1 Unité de maladies infectieuses et tropicales, Centre hospitalier Andrée Rosemon, Cayenne, Guyane, France
2 Cellule de l’Institut de veille sanitaire en régions Antilles-Guyane, Fort-de-France, Martinique, France
3 Pôle des Centres délocalisés de prévention et de soins, Centre hospitalier Andrée Rosemon, Cayenne, Guyane, France
4 Pôle de soins continus, Centre hospitalier Andrée Rosemon, Cayenne, Guyane, France
5 Laboratoire de virologie, Institut Pasteur de la Guyane, Cayenne, Guyane, France
6 Direction Inter-armées du Service de Santé en Guyane, Base de défense de Guyane, France
7 Centre d’Investigation clinique – Épidémiologie clinique Antilles-Guyane, Cayenne, Guyane, France
8 Unité de dermatologie, Centre hospitalier Andrée Rosemon, Cayenne, Guyane, France
Soumis le 13.11.2014 // Date of submission: 11.13.2014
Mots-clés : Grippe | Shigella | Ankylostomose | Épidémie | Orpailleurs | Guyane française
Keywords: Influenza | Shigella | Ankylostomiasis | Outbreak | Gold washer | French Guiana

Résumé

Début mars 2013, une épidémie de diarrhée avec syndrome respiratoire aigu fébrile, touchant une communauté d’orpailleurs travaillant sur un même site en forêt tropicale, a été signalée aux autorités sanitaires par le Centre délocalisé de prévention et de soins de Maripasoula (Guyane française).

Sur les 34 patients, 12 présentant un tableau clinique sévère ont bénéficié d’une hospitalisation à l’hôpital de Cayenne et ont fait l’objet d’une investigation épidémiologique, clinique et microbiologique. L’enquête épidémiologique évoquait, à partir des premiers résultats biologiques et éléments descriptifs collectés, la possibilité d’une superposition de deux phénomènes épidémiques. L’enquête microbiologique a permis d’étayer cette hypothèse en mettant en évidence la présence intriquée de grippe saisonnière A/H1N1pdm2009 associée à de nombreuses co-infections parasitaires, bactériennes ou virales, avec notamment 3 cas de Shigella flexneri et 8 cas d’ankylostomoses. Tous les patients ont présenté une évolution favorable, avec guérison rapide après prise en charge adaptée.

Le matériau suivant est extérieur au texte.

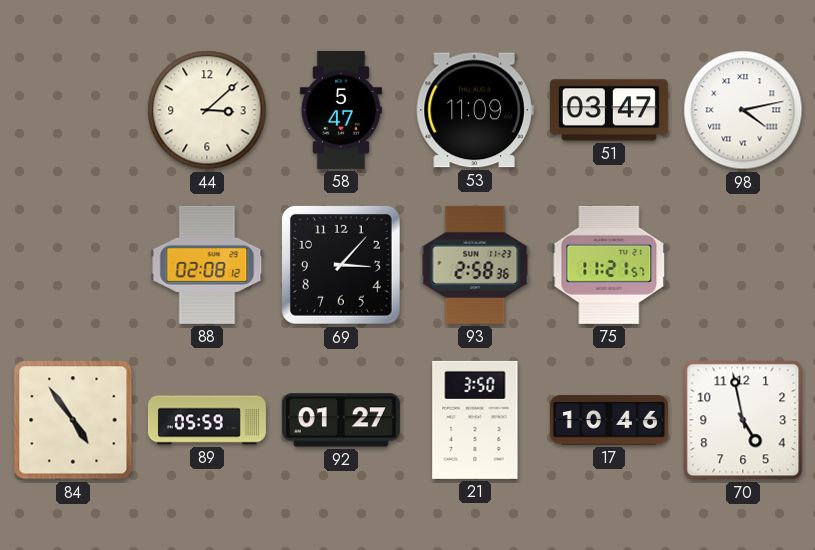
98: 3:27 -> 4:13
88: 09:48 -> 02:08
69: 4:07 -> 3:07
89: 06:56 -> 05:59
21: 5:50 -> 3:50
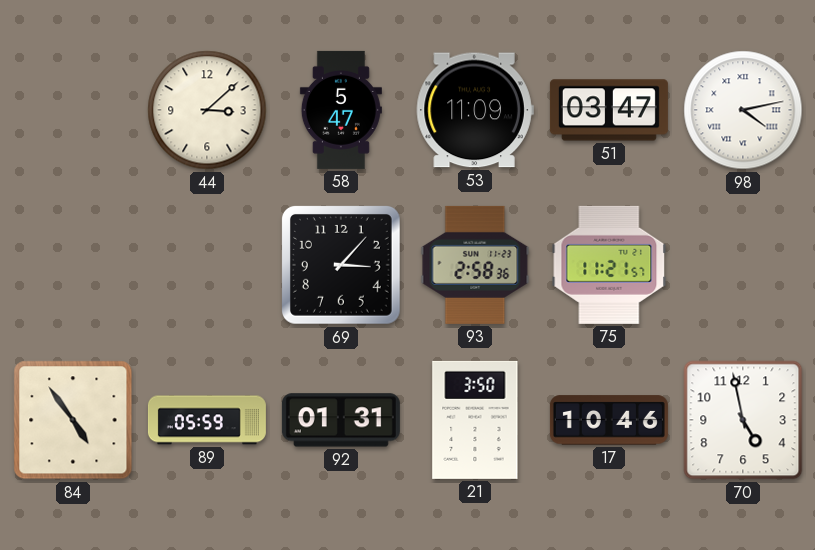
88: 02:08 -> none
92: 01:27 -> 01:31
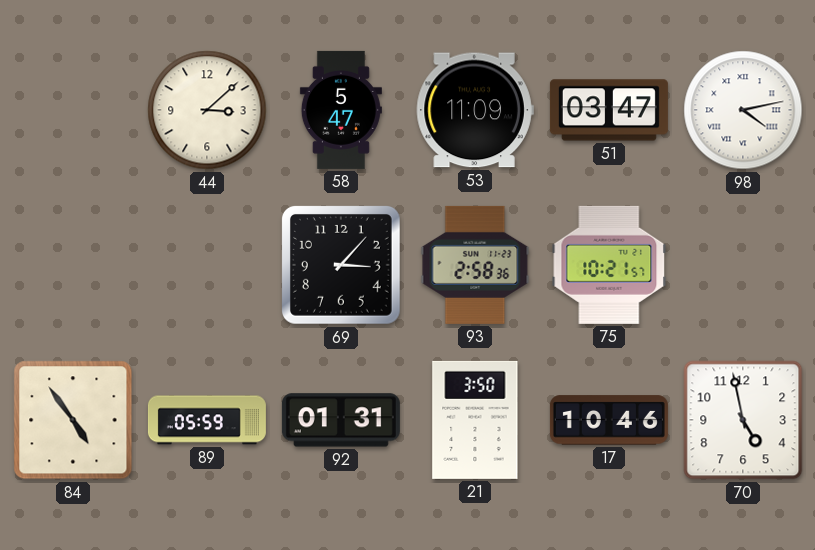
75: 11:21 -> 10:21
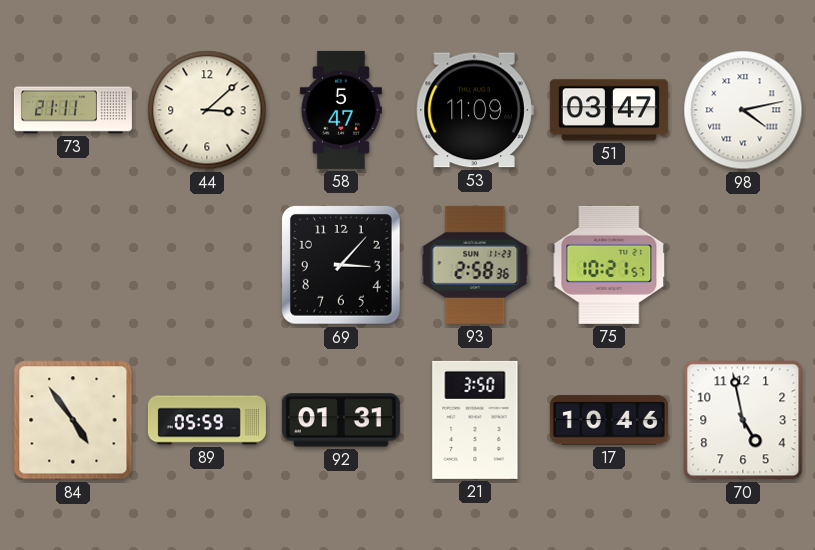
73: none -> 21:11
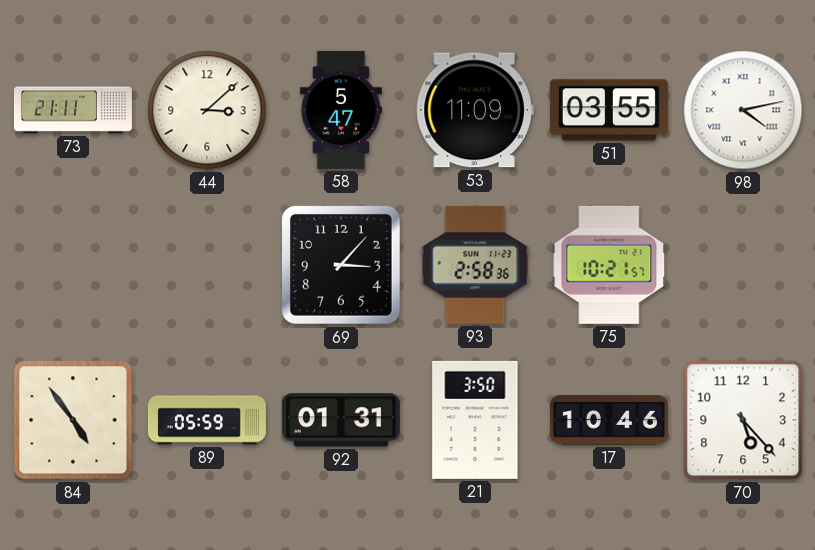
51: 03:47 -> 03:55
70: 4:58 -> 5:23
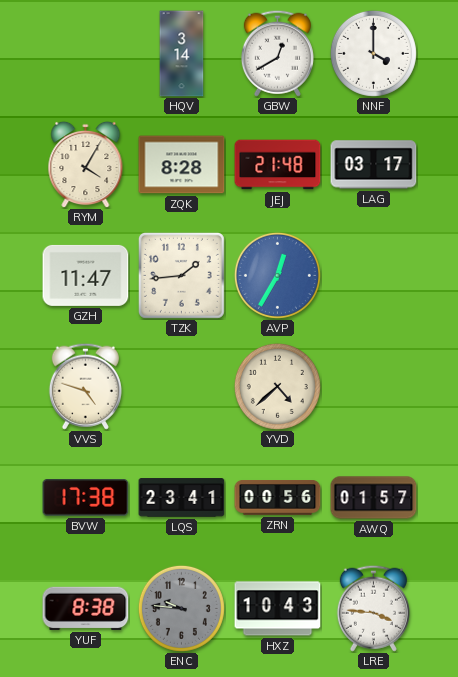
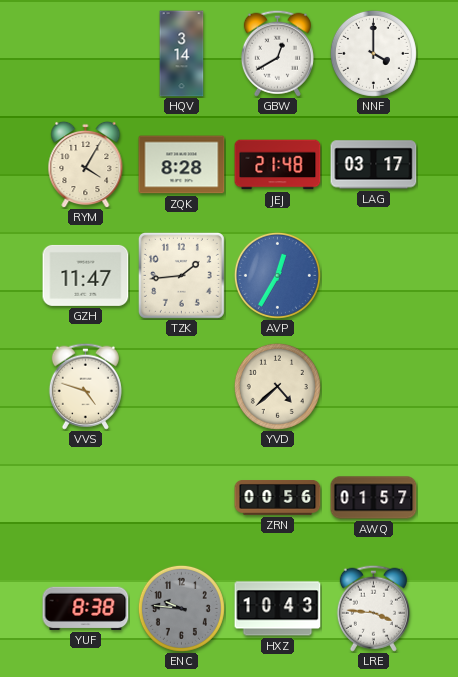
BVW: 17:38 -> none
LQS: 23:41 -> none
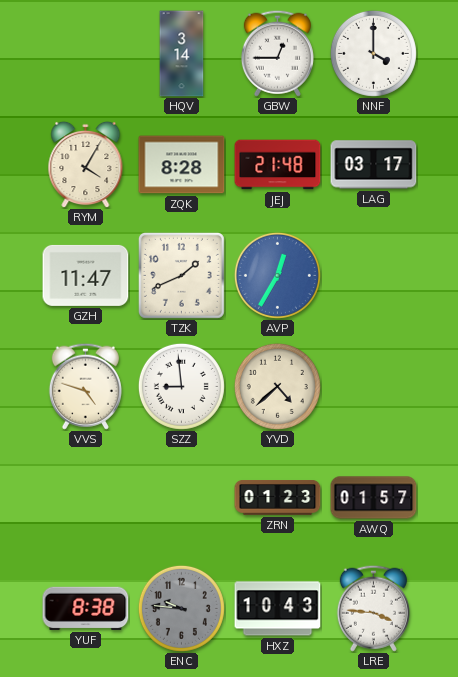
GBW: 12:40 -> 12:45
TZK: 1:44 -> 1:41
SZZ: none -> 8:59
ZRN: 00:56 -> 01:23
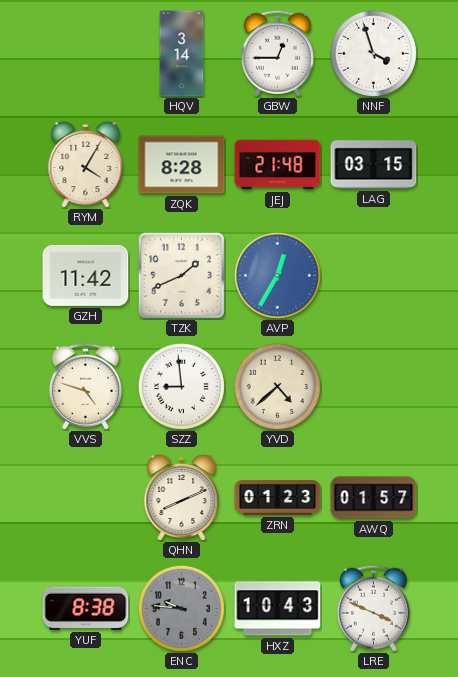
NNF: 4:00 -> 3:57
LAG: 03:17 -> 03:15
GZH: 11:47 -> 11:42
QHN: none -> 8:11
LRE: 3:46 -> 3:49
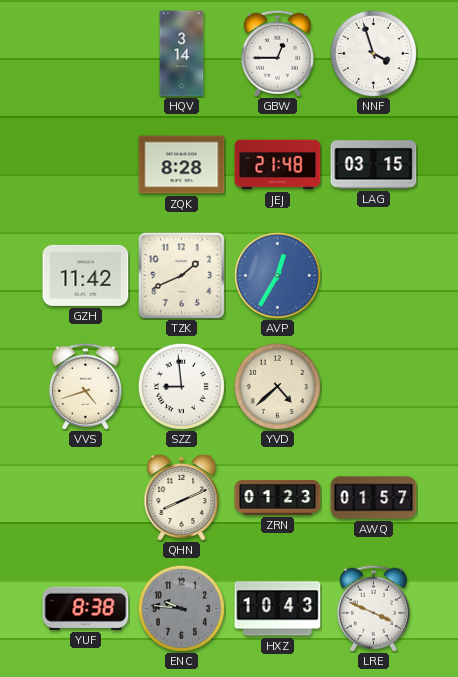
RYM: 4:05 -> none
VVS: 4:48 -> 4:42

La présence de ces germes pathogènes et leur association reflètent les conditions de précarité sanitaire et de promiscuité importante existant dans ces camps d’orpaillage. La gravité des tableaux cliniques présentés était principalement due aux co-infections ou à des surinfections. Cette épidémie illustre les besoins et risques sanitaires élevés de cette population et l’intérêt d’un renforcement des mesures d’hygiène et de mesures de prévention ciblées.

Abstract

In early March 2013, an outbreak of diarrheal and acute respiratory syndrome affecting a community of gold washers working on the same site in tropical forest was reported to the local health authorities by the health post of Maripasoula in French Guiana. Twelve out of a total of 34 patients with severe symptoms were hospitalized in Cayenne. An epidemiological, clinical and microbiological investigation was conducted. The epidemiological investigation, from the first biological results and the descriptive elements collected, concluded to the possibility of a superposition of two epidemic events. The microbiological survey supported this assumption as it highlighted the presence of seasonal flu A/H1N1pdm09 associated with numerous parasitic, bacterial or viral co-infections with, in particular, 3 cases of diarrheal disease caused by Shigella flexnieri and 8 cases of ankylostomiasis. All patients presented good and rapid recovery with specific and adapted therapy.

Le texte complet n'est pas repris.